Carter’s time at Emory lessened after 1991, when he accepted a proposition from Laney to lead what became the Atlanta Project, a campaign against the devastating social problems associated with urban poverty.

“At that point, President Carter withdrew from active teaching, except for the annual Town Hall Meeting and an international students forum,” Hochman said. Since then, at the request of President Bill Chace, Carter has resumed a reduced monthly teaching schedule.

The Carter Center was changing, too. Hochman observed that the center “was becoming a more active institution, from which we sent out people to work in countries all over the world.”

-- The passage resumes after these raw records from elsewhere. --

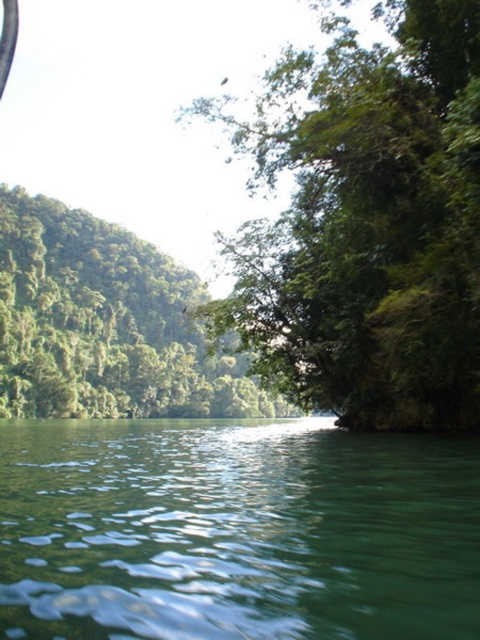
Does green smooth water at lower left appear on the left side of green leafy tree at left?

Incorrect, green smooth water at lower left is not on the left side of green leafy tree at left.

Locate an element on the screen. The image size is (480, 640). green smooth water at lower left is located at coordinates (236, 532).

This screenshot has height=640, width=480. What are the coordinates of `green smooth water at lower left` in the screenshot? It's located at (236, 532).

How much distance is there between green smooth water at lower left and green leafy tree at center?

green smooth water at lower left is 15.24 meters away from green leafy tree at center.

Measure the distance between green smooth water at lower left and camera.

A distance of 5.39 meters exists between green smooth water at lower left and camera.

Where is `green smooth water at lower left`? The height and width of the screenshot is (640, 480). green smooth water at lower left is located at coordinates (236, 532).

Describe the element at coordinates (369, 224) in the screenshot. I see `green leafy tree at center` at that location.

What do you see at coordinates (369, 224) in the screenshot? The image size is (480, 640). I see `green leafy tree at center` at bounding box center [369, 224].

You are a GUI agent. You are given a task and a screenshot of the screen. Output one action in this format:
    pyautogui.click(x=<x>, y=<y>)
    Task: Click on the green leafy tree at center
    This screenshot has width=480, height=640.
    Given the screenshot: What is the action you would take?
    click(x=369, y=224)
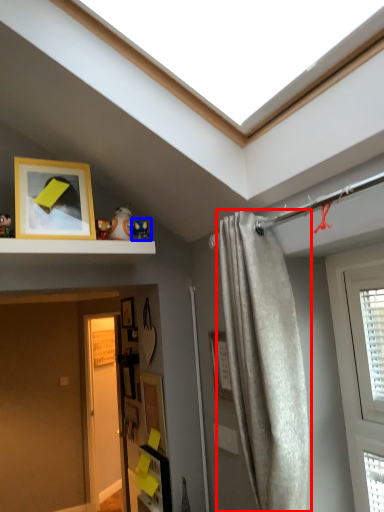
Question: Among these objects, which one is nearest to the camera, curtain (highlighted by a red box) or toy (highlighted by a blue box)?

Choices:
 (A) curtain
 (B) toy

Answer: (A)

During this period Marion Creekmore, then-vice provost for international affairs (a role he currently is filling again in an interim capacity) and director of programs for the Carter Center, suggested that the center needed a new way to support Emory’s educational mission. Creekmore asked Hochman and Carter Center fellow Robert Pastor to put together a course to be titled “Public Policy and Nongovernmental Organizations.”

“We had come to the conclusion that the Carter Center was best described as an NGO rather than an ‘academic think tank,’” Hochman said. “And we worked in a number of areas—democratization, human rights, global development and global health—in which Emory undergraduates previously received little exposure to policy issues.”

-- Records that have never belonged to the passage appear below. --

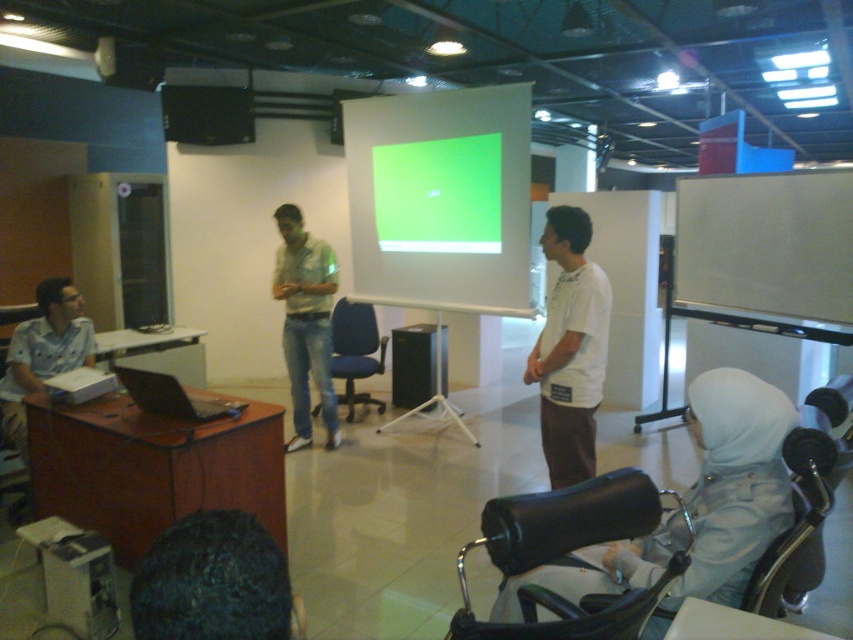
Can you confirm if black leather chair at lower right is bigger than blue fabric chair at center?

No, black leather chair at lower right is not bigger than blue fabric chair at center.

Between black leather chair at lower right and blue fabric chair at center, which one appears on the left side from the viewer's perspective?

blue fabric chair at center

The width and height of the screenshot is (853, 640). Describe the element at coordinates (567, 556) in the screenshot. I see `black leather chair at lower right` at that location.

Identify the location of black leather chair at lower right. The width and height of the screenshot is (853, 640). (567, 556).

Does blue fabric chair at center have a larger size compared to black glossy laptop at left?

Yes.

Locate an element on the screen. The width and height of the screenshot is (853, 640). blue fabric chair at center is located at coordinates (355, 352).

Identify the location of blue fabric chair at center. (355, 352).

Can you confirm if white fabric headscarf at lower right is thinner than black glossy laptop at left?

No, white fabric headscarf at lower right is not thinner than black glossy laptop at left.

Who is more forward, [759,392] or [151,374]?

Point [759,392]

Is point (743, 451) more distant than point (125, 365)?

That is False.

Locate an element on the screen. The width and height of the screenshot is (853, 640). white fabric headscarf at lower right is located at coordinates (733, 483).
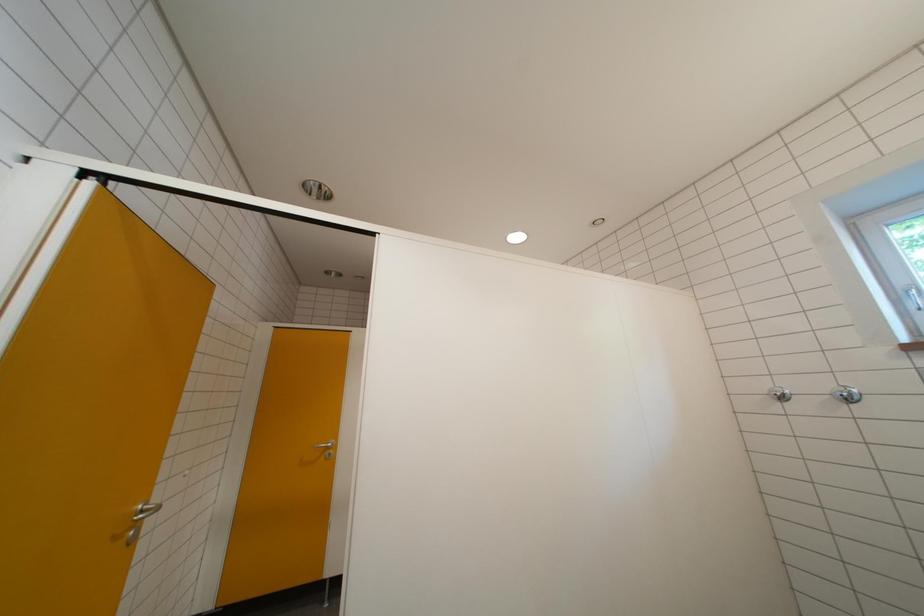
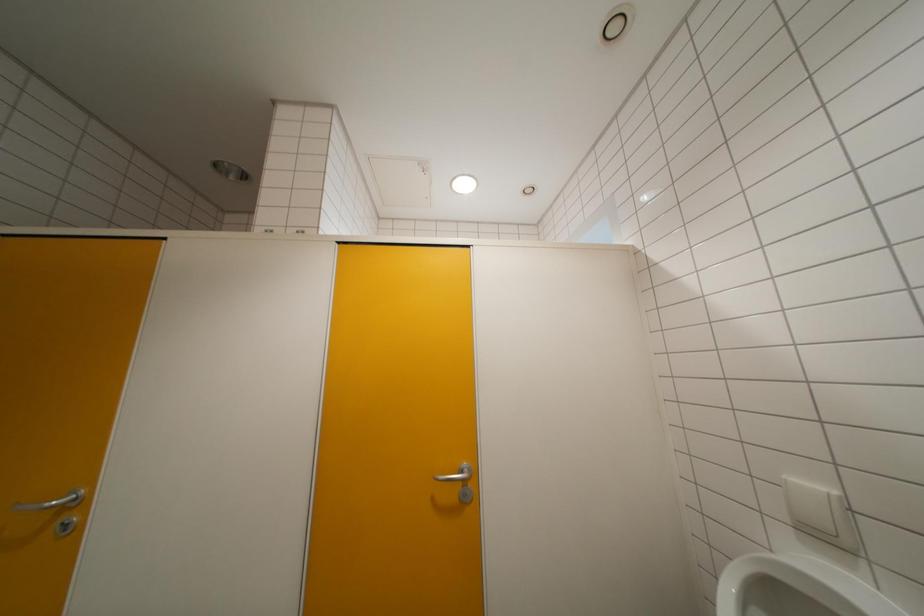
Question: The images are taken continuously from a first-person perspective. In which direction are you moving?

Choices:
 (A) Left
 (B) Right
 (C) Forward
 (D) Backward

Answer: (C)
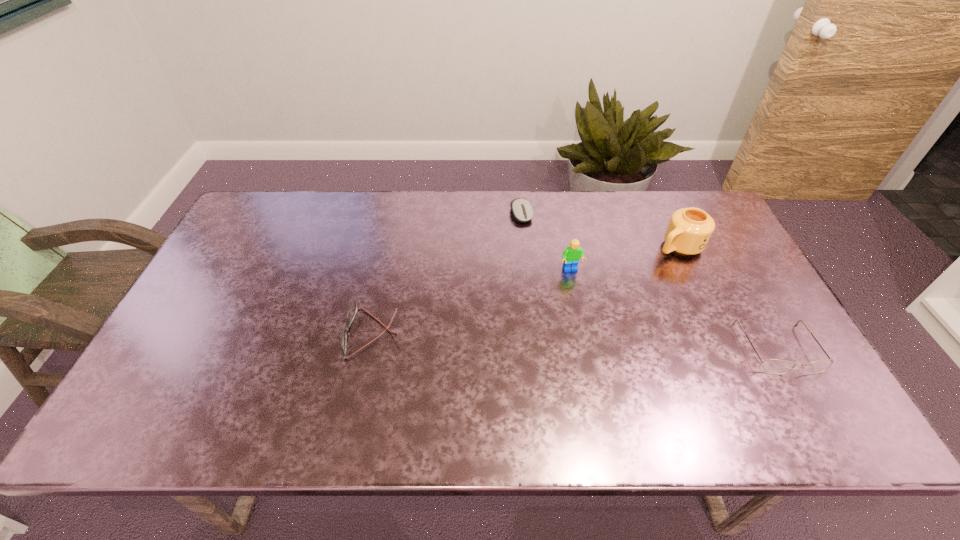
The height and width of the screenshot is (540, 960). Identify the location of the left spectacles. (353, 308).

This screenshot has height=540, width=960. Identify the location of the right spectacles. (771, 366).

Where is `the farthest object`? The image size is (960, 540). the farthest object is located at coordinates (522, 210).

Image resolution: width=960 pixels, height=540 pixels. Identify the location of computer equipment. (522, 210).

Image resolution: width=960 pixels, height=540 pixels. In order to click on the second farthest object in this screenshot , I will do `click(689, 230)`.

Identify the location of Lego. The image size is (960, 540). (571, 255).

Where is `the third nearest object`? Image resolution: width=960 pixels, height=540 pixels. the third nearest object is located at coordinates (571, 255).

At what (x,y) coordinates should I click in order to perform the action: click on vacant space located on the front-facing side of the left spectacles. Please return your answer as a coordinate pair (x, y). This screenshot has height=540, width=960. Looking at the image, I should click on (206, 333).

Image resolution: width=960 pixels, height=540 pixels. Identify the location of blank space located on the front-facing side of the left spectacles. [233, 333].

Locate an element on the screen. vacant space situated 0.310m on the front-facing side of the left spectacles is located at coordinates (226, 333).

Hochman and Pastor designed the course and invited Emory faculty, as well as Carter and other Carter Center personnel, to assist in giving students a well-rounded perspective. After a year, Pastor stepped down, but Creekmore and Hochman have continued to lead the class ever since.

The class is broken into teams of four or five students who are given a current policy issue and asked to put together an action memo for an NGO—such as the Carter Center, Amnesty International or CARE, which provide staff to advise the students—outlining whether the issue could be pursued and, if so, how to pursue it.

“It’s been an extremely popular class,” Hochman said. “We always have to turn away lots of students.”

Hochman said he believes his class inspires students in their professional pursuits. “Part of the significance of the NGO class,” he said, “is providing models for students of what they can do with their lives.

“I always ask our guests to talk about their personal career paths—how they came to do what they are doing,” Hochman continued. “None of them planned when they were in college to work for an NGO. Students need to be flexible in their plans and keep their minds open.”